Using the string "removed" as the key, pull each matching line out of the records below.

• [SUPPLIED RECORDS]:
== == ==

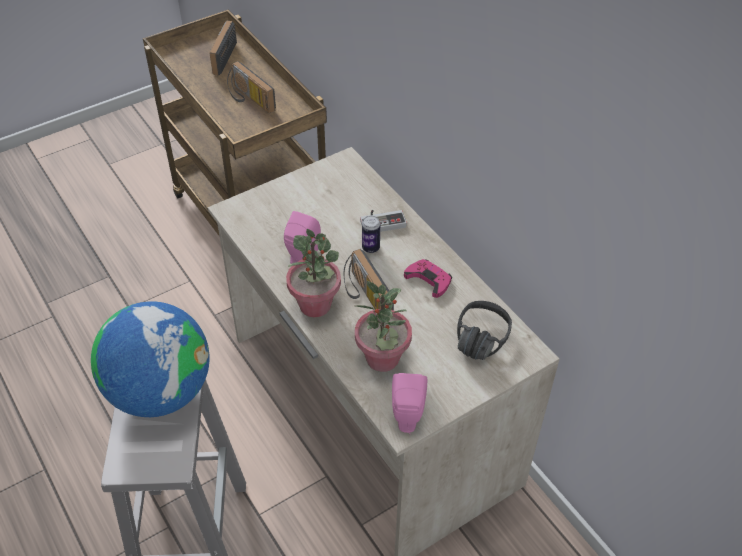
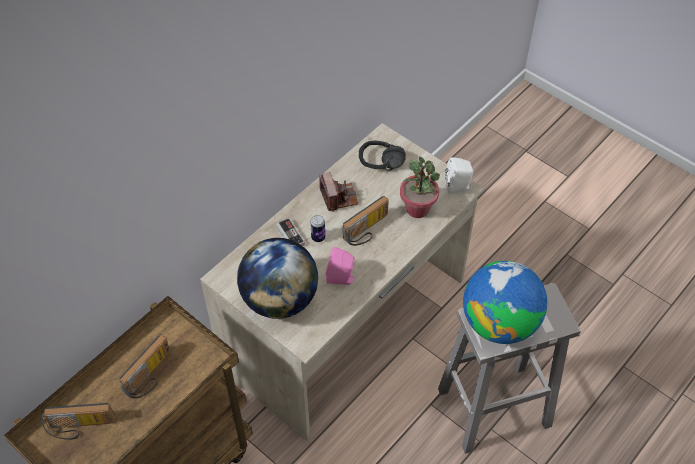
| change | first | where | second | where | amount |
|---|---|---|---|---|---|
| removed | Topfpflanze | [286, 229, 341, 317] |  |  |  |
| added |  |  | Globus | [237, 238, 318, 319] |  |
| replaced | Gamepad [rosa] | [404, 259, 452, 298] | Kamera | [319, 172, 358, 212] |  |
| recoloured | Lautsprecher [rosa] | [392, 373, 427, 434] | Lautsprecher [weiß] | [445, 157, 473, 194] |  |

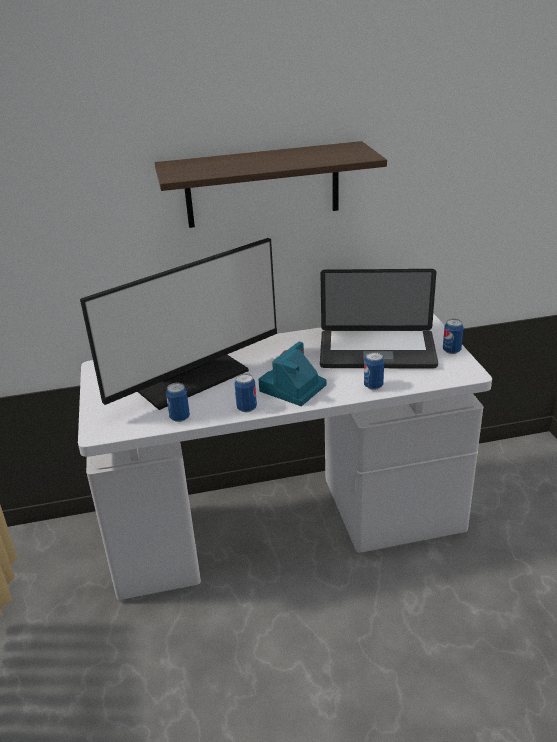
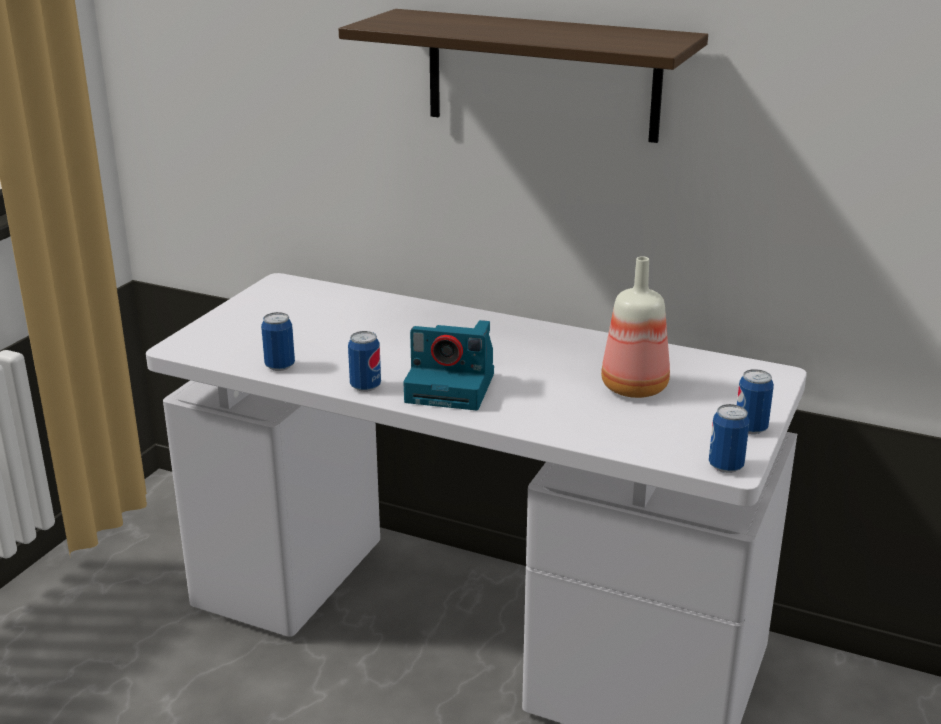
| change | first | where | second | where | amount |
|---|---|---|---|---|---|
| removed | Monitor | [80, 238, 277, 410] |  |  |  |
| moved | Dose | [364, 352, 384, 390] |  | [709, 404, 750, 473] |  |
| replaced | Laptop | [320, 269, 438, 369] | Flasche | [601, 256, 670, 398] |  |
| turned | Kamera | [258, 342, 327, 406] |  | [403, 320, 494, 410] | 150 degrees counterclockwise |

== == ==

• [TASK RESULT]:
| removed | Topfpflanze | [286, 229, 341, 317] |  |  |  |
| removed | Monitor | [80, 238, 277, 410] |  |  |  |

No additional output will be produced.